EXERCISE REQUIREMENTS:
Where an entry contains a picture, skip the picture and write out everything else exactly.

GIVEN DATA:

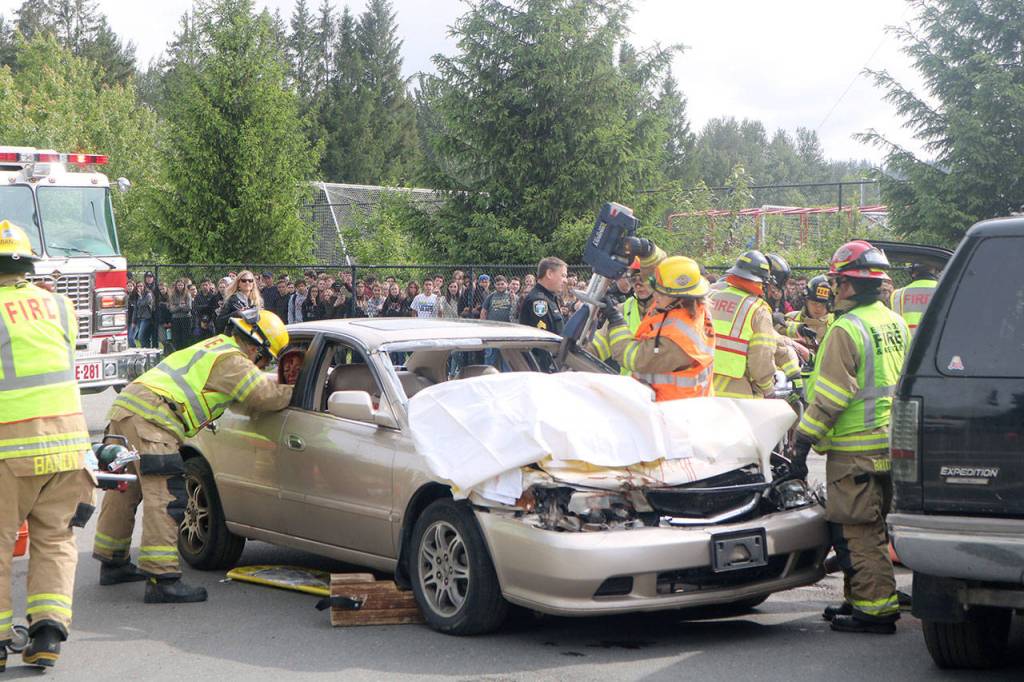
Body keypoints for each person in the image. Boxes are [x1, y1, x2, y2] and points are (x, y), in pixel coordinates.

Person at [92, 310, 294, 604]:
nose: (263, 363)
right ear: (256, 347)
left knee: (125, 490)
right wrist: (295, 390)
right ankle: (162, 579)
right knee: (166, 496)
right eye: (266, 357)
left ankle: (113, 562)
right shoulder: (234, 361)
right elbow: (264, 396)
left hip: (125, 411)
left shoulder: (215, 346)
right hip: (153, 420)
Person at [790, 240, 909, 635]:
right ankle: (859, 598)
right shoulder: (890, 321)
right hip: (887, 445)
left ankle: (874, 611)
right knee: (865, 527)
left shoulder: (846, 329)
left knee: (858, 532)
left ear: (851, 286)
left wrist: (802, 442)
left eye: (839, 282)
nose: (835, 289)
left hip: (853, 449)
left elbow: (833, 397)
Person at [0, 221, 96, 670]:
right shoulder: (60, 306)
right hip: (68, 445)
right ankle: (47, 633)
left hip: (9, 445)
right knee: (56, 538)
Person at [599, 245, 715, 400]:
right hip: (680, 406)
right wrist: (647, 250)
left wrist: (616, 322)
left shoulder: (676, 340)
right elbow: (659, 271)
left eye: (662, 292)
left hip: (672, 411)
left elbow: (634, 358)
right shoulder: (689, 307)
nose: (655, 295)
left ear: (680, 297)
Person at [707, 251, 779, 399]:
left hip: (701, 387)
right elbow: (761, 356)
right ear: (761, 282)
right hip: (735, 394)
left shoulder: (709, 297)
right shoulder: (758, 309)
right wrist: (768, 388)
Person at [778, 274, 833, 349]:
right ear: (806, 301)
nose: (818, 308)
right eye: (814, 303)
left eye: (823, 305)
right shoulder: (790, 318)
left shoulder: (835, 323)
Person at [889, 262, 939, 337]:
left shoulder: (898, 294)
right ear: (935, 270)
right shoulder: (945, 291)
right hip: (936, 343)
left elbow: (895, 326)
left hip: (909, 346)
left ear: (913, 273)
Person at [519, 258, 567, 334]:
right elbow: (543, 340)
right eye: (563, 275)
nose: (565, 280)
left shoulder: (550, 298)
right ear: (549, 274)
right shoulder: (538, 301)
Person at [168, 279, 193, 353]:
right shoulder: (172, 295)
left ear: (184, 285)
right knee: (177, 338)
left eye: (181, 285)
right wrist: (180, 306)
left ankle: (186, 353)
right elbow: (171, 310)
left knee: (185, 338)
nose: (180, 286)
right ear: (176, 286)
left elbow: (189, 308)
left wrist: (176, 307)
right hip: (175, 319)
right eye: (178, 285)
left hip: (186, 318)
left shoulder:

TASK ANSWER:
Body keypoints for each person in the image. Boxes are [x1, y1, x2, y2] and points are (x, y), in pixel coordinates.

Person at [92, 310, 294, 604]:
nose: (263, 363)
right ear: (256, 347)
left knee: (125, 490)
right wrist: (295, 390)
right ankle: (162, 579)
right knee: (166, 496)
right eye: (266, 357)
left ankle: (113, 562)
right shoulder: (234, 361)
right elbow: (264, 396)
left hip: (125, 411)
left shoulder: (215, 346)
right hip: (153, 420)
Person at [790, 240, 909, 635]:
right ankle: (859, 598)
right shoulder: (890, 321)
right hip: (887, 445)
left ankle: (874, 611)
right knee: (865, 527)
left shoulder: (846, 329)
left knee: (858, 532)
left ear: (851, 286)
left wrist: (802, 442)
left eye: (839, 282)
nose: (835, 289)
left hip: (853, 449)
left elbow: (833, 397)
Person at [0, 221, 96, 670]:
right shoulder: (60, 306)
right hip: (68, 445)
right ankle: (47, 633)
left hip: (9, 445)
right knee: (56, 538)
Person at [599, 245, 715, 400]:
right hip: (680, 406)
right wrist: (647, 250)
left wrist: (616, 322)
left shoulder: (676, 340)
right elbow: (659, 271)
left eye: (662, 292)
left hip: (672, 411)
left elbow: (634, 358)
right shoulder: (689, 307)
nose: (655, 295)
left ear: (680, 297)
Person at [707, 251, 779, 399]:
left hip: (701, 387)
right elbow: (761, 356)
right ear: (761, 282)
right hip: (735, 394)
left shoulder: (709, 297)
right shoulder: (758, 309)
right wrist: (768, 388)
Person at [778, 274, 833, 349]:
right ear: (806, 301)
nose: (818, 308)
right eye: (814, 303)
left eye: (823, 305)
right shoulder: (790, 318)
left shoulder: (835, 323)
Person at [889, 262, 939, 337]:
left shoulder: (898, 294)
right ear: (935, 270)
right shoulder: (945, 291)
right hip: (936, 343)
left elbow: (895, 326)
left hip: (909, 346)
left ear: (913, 273)
Person at [519, 258, 567, 334]:
right elbow: (543, 340)
right eye: (563, 275)
nose: (565, 280)
left shoulder: (550, 298)
right ear: (549, 274)
right shoulder: (538, 301)
Person at [168, 279, 193, 353]:
right shoulder: (172, 295)
left ear: (184, 285)
right knee: (177, 338)
left eye: (181, 285)
right wrist: (180, 306)
left ankle: (186, 353)
right elbow: (171, 310)
left knee: (185, 338)
nose: (180, 286)
right ear: (176, 286)
left elbow: (189, 308)
left wrist: (176, 307)
right hip: (175, 319)
right eye: (178, 285)
left hip: (186, 318)
left shoulder:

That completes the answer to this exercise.